------ Text provided

The first system for urban drainage in America was constructed in Boston around 1700. There was surprising resistance to the construction of sewers for waste disposal. Most American cities had cesspools or vaults, even at the end of the nineteenth century. The most economical means of waste disposal was to pump these out at regular intervals and cart the waste to a disposal site outside the town. Engineers argued that although sanitary sewer construction was capital intensive, sewers provided the best means of wastewater disposal in the long run. Their argument prevailed and there was a remarkable period of sewer construction between 1890 and 1900. The sewerage systems in America were built in 1880. One of the system namely Memphis system was a complete failure. It used small pipes that were to be flushed periodically. No manholes were constructed and cleanout became a major problem. The system was later removed and larger pipes with manholes were installed.
Initially, all sewers emptied into the nearest watercourse, without any treatment. As a result, many lakes and rivers became grossly polluted. Wastewater treatment first consisted only of screening for removal of the large floatables to protect sewage pumps. Screens had to be cleaned manually and wastes were buried or incinerated. The first mechanical screens were installed in Sacramento, in 1915 and the fist mechanical commuter for grinding up screenings was installed in Durham. The first complete treatment systems were operational by the turn of the century, with land spraying of the effluent being a popular method of wastewater disposal.
Civil engineers were responsible for developing engineering solutions to these water and wastewater problems of these facilities. There was, however, little appreciation of the broader aspects of environmental pollution control and management until the mid-1900s. As recently as 1950 raw sewage was dumped into surface waters in the United States and even streams in public parks and in U.S. cities were fouled with untreated wastewater. The first comprehensive federal water pollution control legislation was enacted by the U.S. Congress in 1957.

------------
------ Information supplied

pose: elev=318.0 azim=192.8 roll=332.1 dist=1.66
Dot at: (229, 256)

------------

What the exercise asks » Write out the entire text on the history of sewers and wastewater treatment in America word for word, keeping all three paragraphs.

Answer for this exercise »
The first system for urban drainage in America was constructed in Boston around 1700. There was surprising resistance to the construction of sewers for waste disposal. Most American cities had cesspools or vaults, even at the end of the nineteenth century. The most economical means of waste disposal was to pump these out at regular intervals and cart the waste to a disposal site outside the town. Engineers argued that although sanitary sewer construction was capital intensive, sewers provided the best means of wastewater disposal in the long run. Their argument prevailed and there was a remarkable period of sewer construction between 1890 and 1900. The sewerage systems in America were built in 1880. One of the system namely Memphis system was a complete failure. It used small pipes that were to be flushed periodically. No manholes were constructed and cleanout became a major problem. The system was later removed and larger pipes with manholes were installed.
Initially, all sewers emptied into the nearest watercourse, without any treatment. As a result, many lakes and rivers became grossly polluted. Wastewater treatment first consisted only of screening for removal of the large floatables to protect sewage pumps. Screens had to be cleaned manually and wastes were buried or incinerated. The first mechanical screens were installed in Sacramento, in 1915 and the fist mechanical commuter for grinding up screenings was installed in Durham. The first complete treatment systems were operational by the turn of the century, with land spraying of the effluent being a popular method of wastewater disposal.
Civil engineers were responsible for developing engineering solutions to these water and wastewater problems of these facilities. There was, however, little appreciation of the broader aspects of environmental pollution control and management until the mid-1900s. As recently as 1950 raw sewage was dumped into surface waters in the United States and even streams in public parks and in U.S. cities were fouled with untreated wastewater. The first comprehensive federal water pollution control legislation was enacted by the U.S. Congress in 1957.